(Records from a collection)
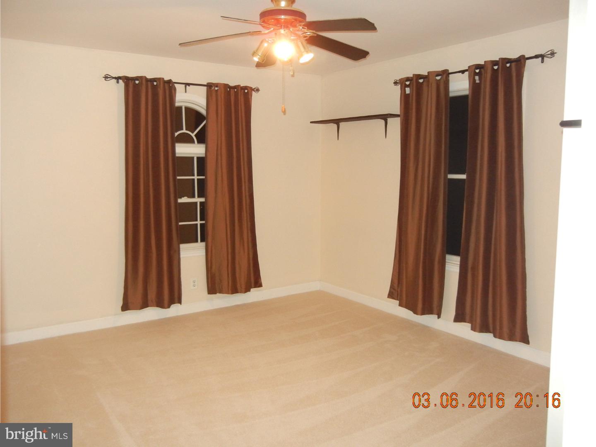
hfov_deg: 60.0
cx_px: 298
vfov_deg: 46.8
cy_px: 224
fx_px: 517
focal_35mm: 30
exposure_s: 1/30
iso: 419
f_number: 3.5
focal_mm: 5.4
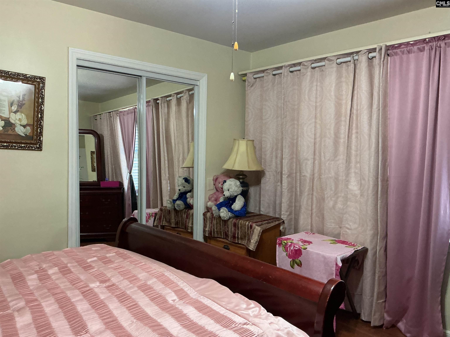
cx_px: 225
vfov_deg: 48.2
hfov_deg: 61.7
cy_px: 168
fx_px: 377
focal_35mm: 29
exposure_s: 1/60
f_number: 1.8
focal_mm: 3
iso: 200
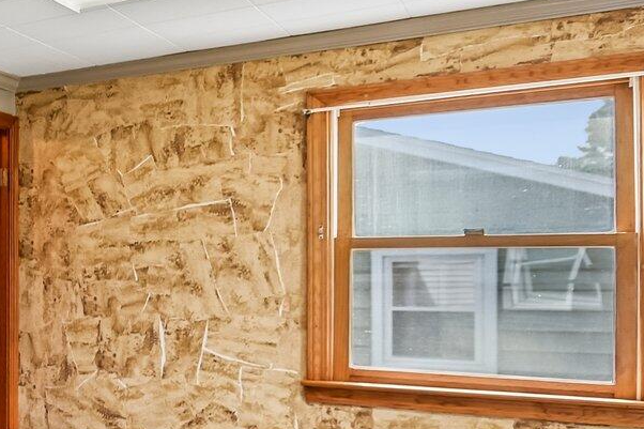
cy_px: 297
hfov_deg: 23.9
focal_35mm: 53
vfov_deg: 25.5
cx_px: -443
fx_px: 942
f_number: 4
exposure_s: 1/125
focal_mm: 15.5
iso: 400
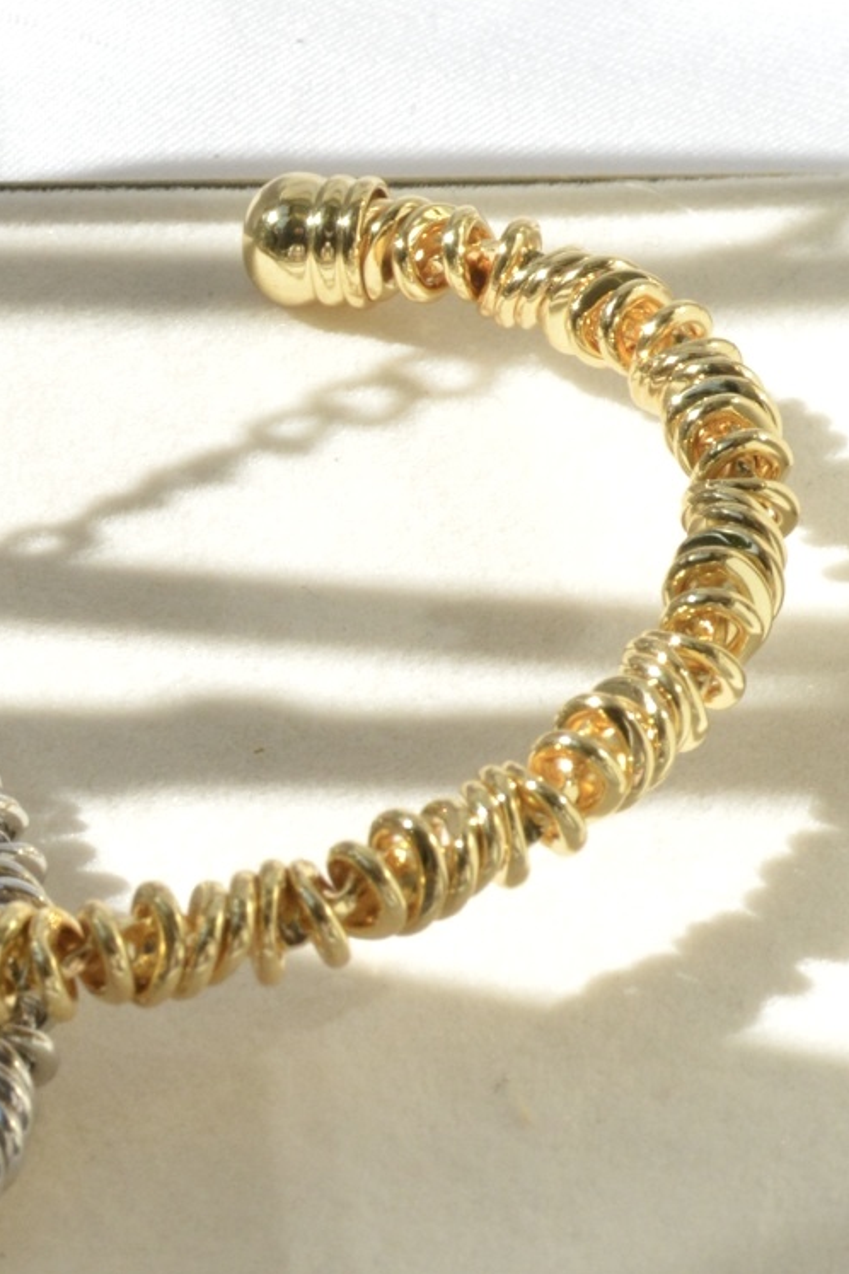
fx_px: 6544
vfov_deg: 11.1
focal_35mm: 185
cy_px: 834
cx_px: -365
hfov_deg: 7.3
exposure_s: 1/800
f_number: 14
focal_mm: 40
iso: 800
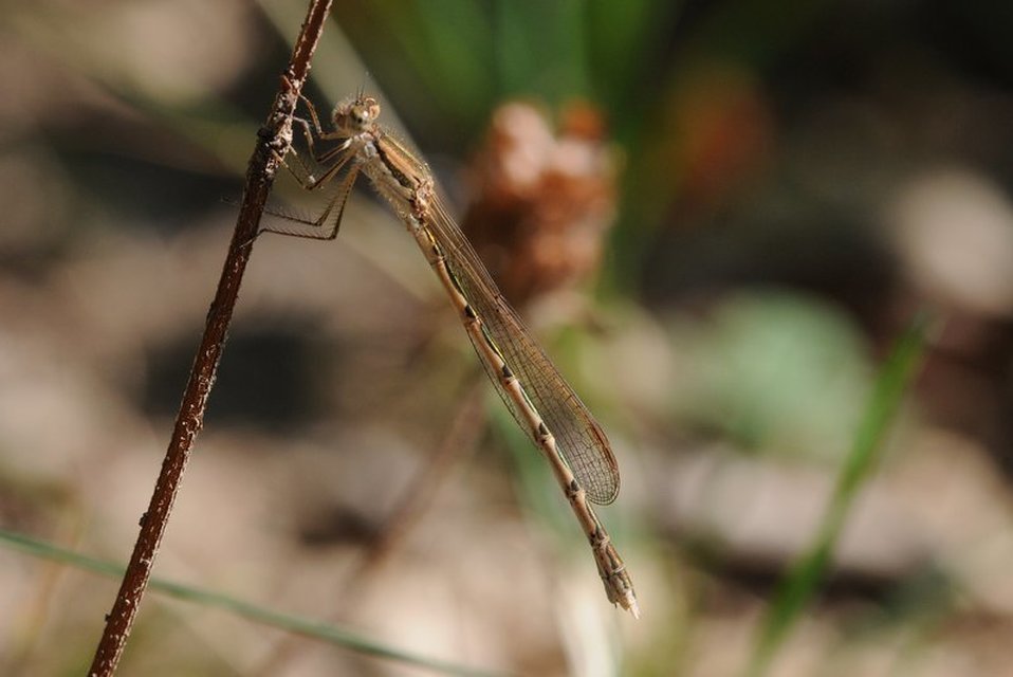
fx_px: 4434
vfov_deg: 8.7
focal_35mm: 158
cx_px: 506
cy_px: 338
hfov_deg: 13.0
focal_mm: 105
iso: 500
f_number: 9
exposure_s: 1/640
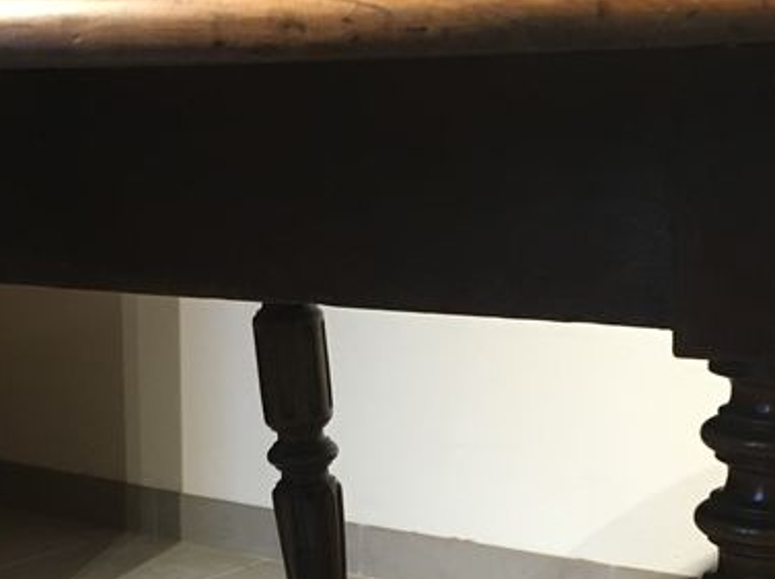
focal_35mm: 77
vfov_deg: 18.2
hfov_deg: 25.3
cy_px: 671
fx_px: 1722
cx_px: 317
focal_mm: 4.15
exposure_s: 1/20
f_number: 2.2
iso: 200
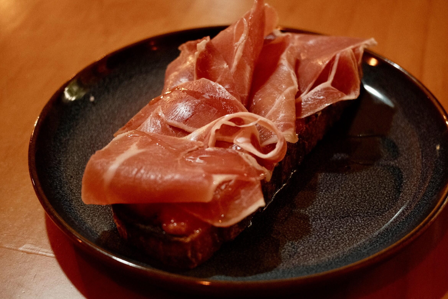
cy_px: 154
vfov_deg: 29.9
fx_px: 560
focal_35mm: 45
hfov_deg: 43.6
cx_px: 245
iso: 1600
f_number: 2.8
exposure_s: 1/60
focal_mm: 27
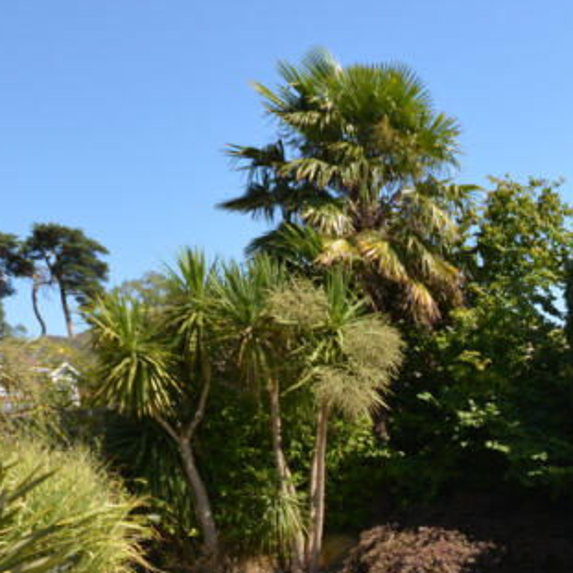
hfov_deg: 35.2
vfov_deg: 36.3
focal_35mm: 42
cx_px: 608
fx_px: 787
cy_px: 564
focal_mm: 10
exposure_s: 1/200
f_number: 8
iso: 100
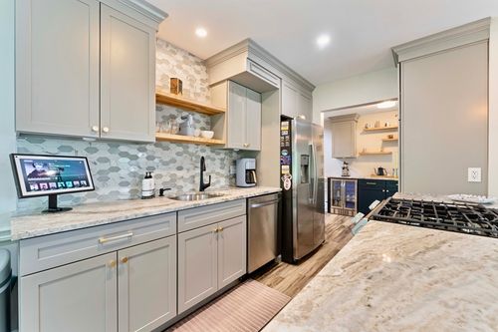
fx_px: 202
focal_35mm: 15
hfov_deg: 101.9
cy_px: 166
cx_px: 249
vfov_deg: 78.8
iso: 400
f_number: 9
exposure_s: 1.3
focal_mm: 14.6
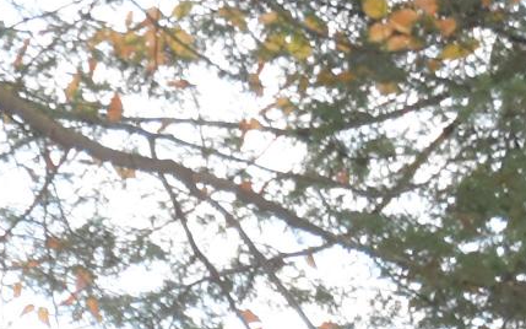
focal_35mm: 214
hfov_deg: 9.6
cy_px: 1199
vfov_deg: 5.5
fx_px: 3067
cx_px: -237
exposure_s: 1/60
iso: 800
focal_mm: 20
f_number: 6.3
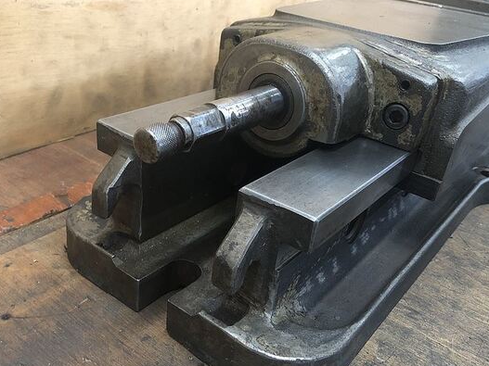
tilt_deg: -31.8
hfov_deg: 53.8
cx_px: 216
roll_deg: -6.4
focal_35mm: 34
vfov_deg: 41.7
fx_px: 480
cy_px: 208
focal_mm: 3.99
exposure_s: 1/10
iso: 100
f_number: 1.8
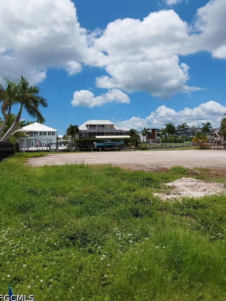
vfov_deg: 61.7
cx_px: 113
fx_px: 252
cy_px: 149
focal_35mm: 29
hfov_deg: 48.2
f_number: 1.9
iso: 50
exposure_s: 1/4564
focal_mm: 2.91
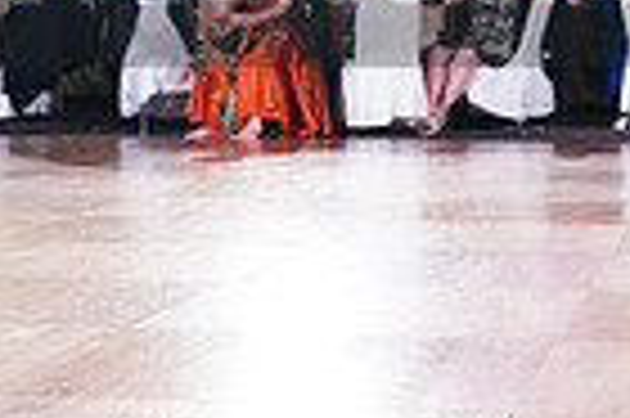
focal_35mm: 133
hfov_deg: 15.4
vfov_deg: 10.2
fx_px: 2325
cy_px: -52
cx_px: 292
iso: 4000
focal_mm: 32
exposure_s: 1/320
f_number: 4
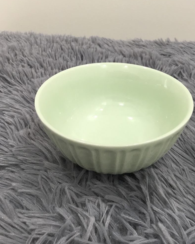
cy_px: 98
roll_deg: -0.6
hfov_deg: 40.1
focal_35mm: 37
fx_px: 267
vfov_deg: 48.8
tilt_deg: -32.0
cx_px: 107
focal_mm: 3.3
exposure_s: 1/33
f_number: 2.4
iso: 64
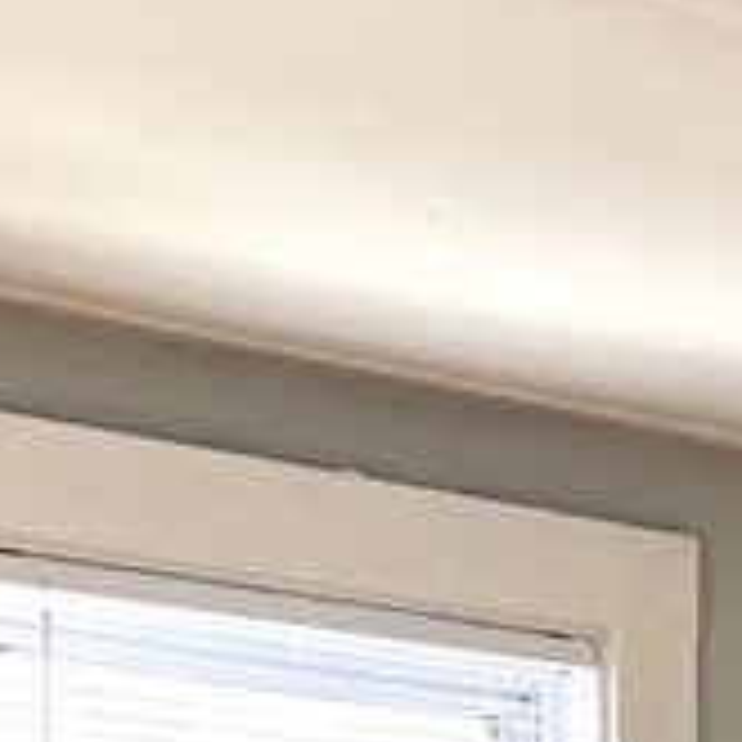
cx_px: 1003
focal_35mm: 154
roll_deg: +0.7
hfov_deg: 11.0
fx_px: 3735
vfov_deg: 10.7
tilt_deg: +1.4
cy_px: 1277
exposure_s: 1/120
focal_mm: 3.99
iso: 50
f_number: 1.8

- REQUEST:
With all pictures excluded, output exactly the lines from the one containing "focal_35mm: 37" through the final line of the entries, inclusive.

- FINAL ANSWER:
focal_35mm: 37
fx_px: 267
vfov_deg: 48.8
tilt_deg: -32.0
cx_px: 107
focal_mm: 3.3
exposure_s: 1/33
f_number: 2.4
iso: 64
cx_px: 1003
focal_35mm: 154
roll_deg: +0.7
hfov_deg: 11.0
fx_px: 3735
vfov_deg: 10.7
tilt_deg: +1.4
cy_px: 1277
exposure_s: 1/120
focal_mm: 3.99
iso: 50
f_number: 1.8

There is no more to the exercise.